Does anyone fish from a canoe in the sounds and creeks or does everyone use yaks now? I just came across a Old Town Hunter 16' canoe last weekand bought it for $250. I am looking to outfit it for salt fishing and probably some crappie fishing in some hard to reach areas around home. Any suggestions on what I need to do to make this thing a mean lean fishing machine?


----------



## SeaSalt (Apr 29, 2002)

Fishnut,

I'm also getting a canoe this spring (april, old town discovery). But, I will be mainly using it lakes and ponds around where I live. I was considering getting a kayak before a canoe but it takes me about 1 hour to the bay and 3 hours to the ocean. I think canoe are best suited for still water and it might be very dangerous when the conditions change very quickly in the ocean or the bay. 

Does anyone else have insight into this?


----------



## Rick C. (Dec 2, 2002)

I,ve had a canoe for about 5 years or so and very seldom use it. I don't think they do too well for fishing. The least amount of wind will swing it around and makes casting and positioning it a real experience. Anchored up its not bad but for cruising the shorelines, I'd get a yak. I only use the canoe now to take the wife out for a ride.


----------



## Guest (Mar 8, 2005)

Seasalt,

I agree with you. I think a canoe is a little riskier in the ocean, but other areas I think it's a good idea. I rented a canoe a few times and went down the SHanandoea casting for smallies, but last year was bad for SM bass fishing. I did have some fun with this mean, aggressie pumpkin seeds. 

You have the same long drive to the ocean that I do. Do you usually go to va beach area, MD coast or both? Those long drives can be a little ruff at times, don't ya think?


----------



## SeaSalt (Apr 29, 2002)

Pauky,

I also went on a canoe down shenandoah last year... it was alright, caught 4 or 5. I usually fish the bay in MD (spsp, metapeake, choptank, PLO and etc...) and ocean (IRI). Three hour drive is a long drive when you do an all nighter...


----------



## fishnnut (Jan 15, 2005)

I will get a Yak next year probably for surf and sound. I gonna use thecanoe for lakes creeks and rivers. I'm gonna mount some rod holders on it rig up an anchor sytem and head out for Jordan lake in afew weeks. I know some real good crappie holes that are reachable from the wildlife ramps.Might head up to the New river later on in the spring for some smallies. Gotta fish somewhere soon. i am gonna be in Buxton Week before thanksgiving.


----------



## f1b32oPTic (Oct 15, 2004)

ive fished the sound around avon and buxton with my canoe and did quite well.
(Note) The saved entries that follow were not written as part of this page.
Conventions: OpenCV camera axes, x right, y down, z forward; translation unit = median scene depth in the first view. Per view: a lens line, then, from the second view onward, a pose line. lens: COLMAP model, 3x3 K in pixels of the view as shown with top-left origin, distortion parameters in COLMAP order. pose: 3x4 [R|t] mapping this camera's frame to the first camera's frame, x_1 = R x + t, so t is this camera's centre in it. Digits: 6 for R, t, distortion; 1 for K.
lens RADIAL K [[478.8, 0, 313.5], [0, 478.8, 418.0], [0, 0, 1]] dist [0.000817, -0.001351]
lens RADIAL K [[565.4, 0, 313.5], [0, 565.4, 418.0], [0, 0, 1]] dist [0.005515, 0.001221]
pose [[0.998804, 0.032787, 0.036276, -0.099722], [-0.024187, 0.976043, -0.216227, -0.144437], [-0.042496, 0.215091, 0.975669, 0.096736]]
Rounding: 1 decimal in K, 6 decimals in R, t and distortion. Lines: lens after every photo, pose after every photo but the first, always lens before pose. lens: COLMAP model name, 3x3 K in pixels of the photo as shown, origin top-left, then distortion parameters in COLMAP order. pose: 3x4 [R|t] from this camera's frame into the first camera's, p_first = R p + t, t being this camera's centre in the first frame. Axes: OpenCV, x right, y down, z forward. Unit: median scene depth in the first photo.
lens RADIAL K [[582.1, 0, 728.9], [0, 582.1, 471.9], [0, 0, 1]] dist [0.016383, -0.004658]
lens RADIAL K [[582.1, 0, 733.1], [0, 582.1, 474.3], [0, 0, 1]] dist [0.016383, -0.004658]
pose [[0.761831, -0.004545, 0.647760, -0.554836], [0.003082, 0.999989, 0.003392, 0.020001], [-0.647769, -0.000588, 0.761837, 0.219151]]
fishing some deep holes around le troughe 'canadian hole'

me and my gf got into some nice trout. caught some nice puppy drum too at one of the dilapidated sound piers. 

heck, one day on the sound in between buxton and avon we were walking our canoes over a really big shallow flat that was about 8" deep we came up on a nice flounder nesteled down in the sand and i just scooped him up in the landing net. he was pissed! it was like a stick of dynamite going off in that net. ill never forget that one

but yeah back to the thread, i wouldnt hesitate to put the canoe in the sound or the intercoastal, a 5lb. fish will pull you!


----------